Because he is enormously talented, Roki Sasaki(s abandoning Japan’s major leagues for America’s has unleashed a flood of observations from both Japan and the United States.

While these observations tell us precious little about the 24-year-old pitcher himself, they do tell us a whole lot about America and Japan, how attitudes and expectations differ, and how both societies encourage us to overlook the value of individual choice.

Prelude: Baseball stuff

Because people ask me, I can tell you a few things about how Roki Sasaki pitched in 2024 In terms of how each pitch affected opponents’ run expectation and adjusted for his team’s offensive context.

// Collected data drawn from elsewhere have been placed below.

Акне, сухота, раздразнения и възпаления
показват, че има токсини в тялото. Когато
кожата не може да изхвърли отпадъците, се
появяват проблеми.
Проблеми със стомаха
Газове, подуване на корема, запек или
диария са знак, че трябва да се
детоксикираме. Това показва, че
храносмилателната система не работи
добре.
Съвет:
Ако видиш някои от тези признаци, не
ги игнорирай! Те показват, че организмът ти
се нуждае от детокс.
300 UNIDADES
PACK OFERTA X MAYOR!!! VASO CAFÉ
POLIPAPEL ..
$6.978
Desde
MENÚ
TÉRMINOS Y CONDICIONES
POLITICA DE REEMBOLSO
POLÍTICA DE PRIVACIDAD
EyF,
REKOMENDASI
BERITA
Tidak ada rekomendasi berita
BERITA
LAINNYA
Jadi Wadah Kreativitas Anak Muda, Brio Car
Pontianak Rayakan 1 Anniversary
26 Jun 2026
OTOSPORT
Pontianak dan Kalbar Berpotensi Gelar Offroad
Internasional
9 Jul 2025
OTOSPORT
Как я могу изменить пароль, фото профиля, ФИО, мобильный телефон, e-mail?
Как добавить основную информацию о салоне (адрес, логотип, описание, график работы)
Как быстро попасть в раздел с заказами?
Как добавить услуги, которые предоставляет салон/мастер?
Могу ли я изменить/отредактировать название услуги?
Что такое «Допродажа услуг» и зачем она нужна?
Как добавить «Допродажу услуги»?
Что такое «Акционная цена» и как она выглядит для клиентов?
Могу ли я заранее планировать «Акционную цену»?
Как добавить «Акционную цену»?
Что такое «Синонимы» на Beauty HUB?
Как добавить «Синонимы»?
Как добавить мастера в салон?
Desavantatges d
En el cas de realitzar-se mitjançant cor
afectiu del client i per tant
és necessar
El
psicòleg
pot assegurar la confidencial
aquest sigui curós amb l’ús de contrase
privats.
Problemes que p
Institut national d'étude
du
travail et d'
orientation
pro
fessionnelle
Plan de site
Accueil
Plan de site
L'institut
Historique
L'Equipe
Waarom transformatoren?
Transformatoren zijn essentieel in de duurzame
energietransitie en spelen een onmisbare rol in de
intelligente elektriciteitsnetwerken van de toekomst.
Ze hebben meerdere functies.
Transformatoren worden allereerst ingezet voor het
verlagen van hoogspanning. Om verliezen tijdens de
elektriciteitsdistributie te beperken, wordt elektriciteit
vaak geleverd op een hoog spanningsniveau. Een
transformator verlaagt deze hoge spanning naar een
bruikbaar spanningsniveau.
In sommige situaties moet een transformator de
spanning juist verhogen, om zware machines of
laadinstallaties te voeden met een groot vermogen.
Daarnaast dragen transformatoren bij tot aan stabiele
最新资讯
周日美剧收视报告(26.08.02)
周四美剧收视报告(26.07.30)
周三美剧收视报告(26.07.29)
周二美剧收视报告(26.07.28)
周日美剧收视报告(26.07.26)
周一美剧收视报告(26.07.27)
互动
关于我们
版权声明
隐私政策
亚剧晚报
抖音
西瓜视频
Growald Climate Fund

  1. His fastball was more effective than it has ever been, even if his velocity was down, and he got fewer swings and misses and foul strikes.
  2. His slider was more effective than his splitter this year as he mastered a slower (sweeper) with more glove-side break.
  3. The split that had been one of the most effective thrown in Japan in 2022 and 2023, was not elite in 2024, with Japan’s best split this year thrown by a pitcher who should be available to MLB teams after the 2026 season – Carter Stewart Jr.

Sasaki throws extremely hard with an almost effortless-looking delivery, and has had trouble maintaining his place in a once-a-week six-pitcher starting rotation for more than about six weeks at a time. All that was known.

But what Sasaki’s posting has really done is give us a refresher course on how many in Japan and America see not only baseball through the lens of their cultural perspective but also how they judge an individual’s actions.

Different worlds

Sasaki’s move to MLB means different things in Japan and the United States.

In the U.S. it means a veteran of four major league seasons will miraculously become–to those unaccustomed to a world where everything is not all about America–a first-year major leaguer. In Japan, it is seen as a sign that the world respects Japanese pro baseball–even if that respect is just MLB’s coveting players under contract with Japan’s major league teams.